ConvertTagList()
(v51) Converts strings between different encodings.
SYNOPSIS
LONG ConvertTagList(APTR src, LONG srcbytes, APTR dst, LONG dstbytes, ULONG srcmib, ULONG dstmib, CONST struct TagItem *taglist); LONG ConvertTags(APTR src, LONG srcbytes, APTR dst, LONG dstbytes, ULONG srcmib, ULONG dstmib, ULONG tag1, ...);
DESCRIPTION
The function may be used for: conversion of strings between different encodings, counting characters in an encoded string, calculating number of bytes needed to store a string in a given encoding. While converting, the function reads source string character by character, according to the specified source encoding. Then the character is converted to destination encoding and stored in destination buffer. As function returns number of converted characters, it may be used to determine character count in a string. A NULL destination pointer may be passed for just counting characters. The function may work with null terminated strings, or strings with specified length. A special value -1 passed as source or destination buffer length means "unlimited" buffer length. The destination string is always null-terminated, even if source string is limited before its terminator, or not terminated at all. If converted string does not fit into destination buffer it is cut in a way that leaves space needed for proper termination. In counting-only mode (NULL destination) destination buffer limit is still preserved. Then number of destination bytes calculated when specifying CST_GetDestBytes tag is a number of bytes really stored if destination was not NULL. Some encodings (especially multibyte ones) allow for illegal sequences in the string. The function detects such sequences and replaces them with question marks ('?') in destination. Particular examples of such sequences are: - Codepoints not representable in given 8-bit codepage. - Cut characters at end of string in UTF-16 and UTF-32 (caused by uneven source length limit). - Cut UTF-8 multibyte sequences at end of string. - Illegal Unicode codepoints. - Overlong UTF-8 sequences
INPUTS
src - pointer to source string. Passing NULL here is safe, the return
value is -1 then.
srcbytes - number of valid bytes in the source buffer. The special value
-1 means unlimited buffer, source is read up to (and including) the
string terminator. Passing 0 here causes function to return immediately
with result 0.
dst - pointer to destination string. May be NULL, in this case converted
characters are not written anywhere, just counted and optionally sized.
dstbytes - length of destination buffer in bytes. The special value -1
means that there is no buffer limit. It should be used with care to
avoid buffer overflow. Usually used with NULL destination pointer.
scrmib - IANA number of source string encoding. From v52.2,
MIBENUM_SYSTEM special value may be used for the system default
encoding, which is obtained internally with GetSystemCharset(). If the
source encoding is UTF-16/32 or UCS-2/4 without explicit endianess,
the function checks for Byte Order Mark at start of the string. If not
found, platform native endian is assumed.

ACTIVITY 1. List every example of an illegal sequence that the ConvertTagList() documentation gives as being detected and replaced with a question mark.
ACTIVITY 2. Transcribe the part of the ConvertTagList() documentation that opens with the words containing "dst - pointer" and closes with "NULL destination pointer.".
ACTIVITY 3.
Answer each question from the ConvertTagList() documentation.
(a) What value does the function return when NULL is passed as the source pointer?
(b) What happens when 0 is passed as srcbytes?
(c) From which version may the MIBENUM_SYSTEM special value be used for the source encoding?
Rely solely on the ConvertTagList() documentation above for everything asked here.

INFORMATION SUPPLIED.
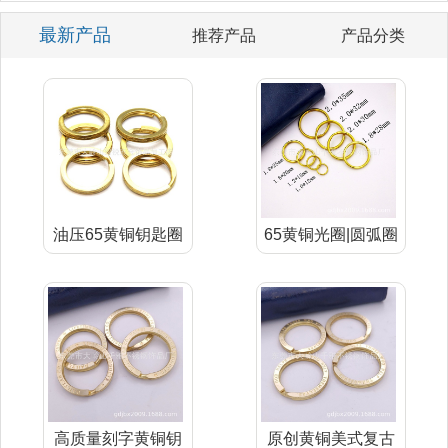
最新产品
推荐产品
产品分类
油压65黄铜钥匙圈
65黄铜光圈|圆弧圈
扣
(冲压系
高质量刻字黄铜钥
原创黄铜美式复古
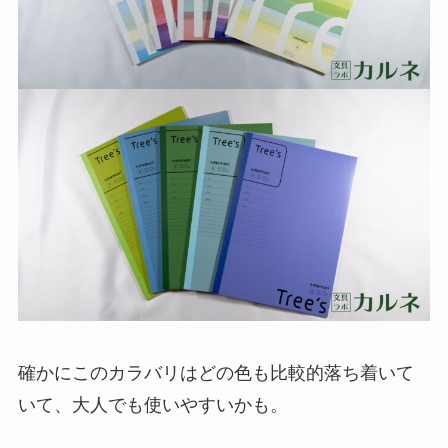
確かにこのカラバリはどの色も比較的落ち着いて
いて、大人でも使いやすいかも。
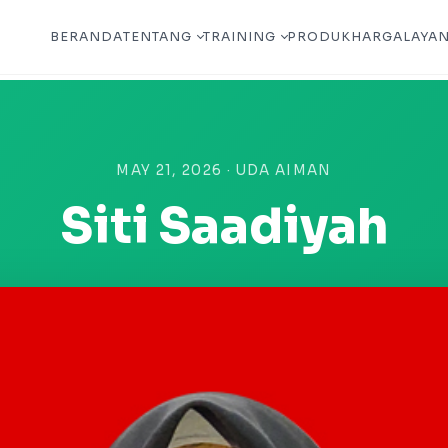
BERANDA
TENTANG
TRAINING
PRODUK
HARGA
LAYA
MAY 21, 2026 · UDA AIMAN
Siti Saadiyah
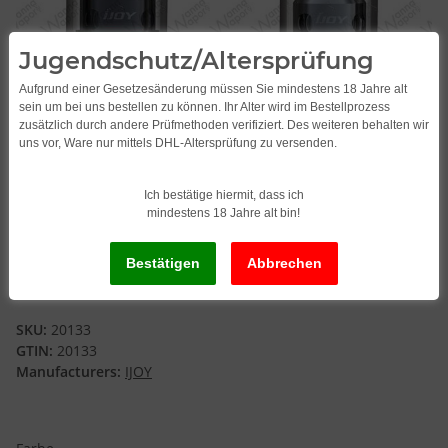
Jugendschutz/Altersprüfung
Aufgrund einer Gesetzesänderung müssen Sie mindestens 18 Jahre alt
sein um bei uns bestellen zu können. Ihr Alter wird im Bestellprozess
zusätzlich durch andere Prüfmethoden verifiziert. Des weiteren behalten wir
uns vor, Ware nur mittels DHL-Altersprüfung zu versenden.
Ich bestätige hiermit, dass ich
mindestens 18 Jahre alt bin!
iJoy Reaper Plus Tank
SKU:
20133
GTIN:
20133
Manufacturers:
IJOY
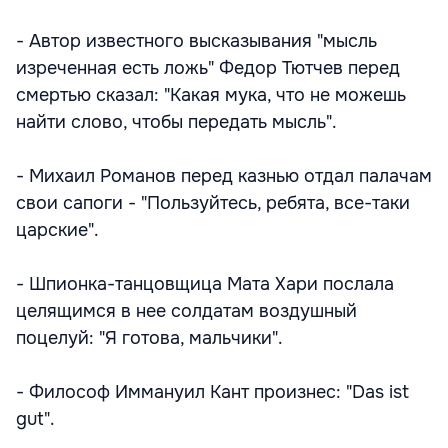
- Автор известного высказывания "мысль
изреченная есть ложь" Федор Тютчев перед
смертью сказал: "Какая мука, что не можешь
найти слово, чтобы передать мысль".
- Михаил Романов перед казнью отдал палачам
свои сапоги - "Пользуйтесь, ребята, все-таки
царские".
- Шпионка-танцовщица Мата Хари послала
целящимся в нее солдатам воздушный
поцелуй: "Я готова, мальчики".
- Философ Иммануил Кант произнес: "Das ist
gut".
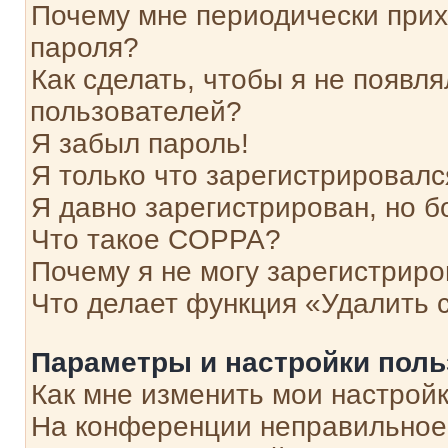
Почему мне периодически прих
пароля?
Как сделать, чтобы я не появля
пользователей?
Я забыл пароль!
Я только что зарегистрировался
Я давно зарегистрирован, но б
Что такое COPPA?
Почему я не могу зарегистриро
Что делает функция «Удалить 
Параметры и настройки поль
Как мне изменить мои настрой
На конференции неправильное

ANSWER SECTION 1.
- Codepoints not representable in given 8-bit codepage.
- Cut characters at end of string in UTF-16 and UTF-32 (caused by uneven source length limit).
- Cut UTF-8 multibyte sequences at end of string.
- Illegal Unicode codepoints.
- Overlong UTF-8 sequences

ANSWER SECTION 2.
dst - pointer to destination string. May be NULL, in this case converted
characters are not written anywhere, just counted and optionally sized.
dstbytes - length of destination buffer in bytes. The special value -1
means that there is no buffer limit. It should be used with care to
avoid buffer overflow. Usually used with NULL destination pointer.

ANSWER SECTION 3.
(a) -1.
(b) The function returns immediately with result 0.
(c) From v52.2.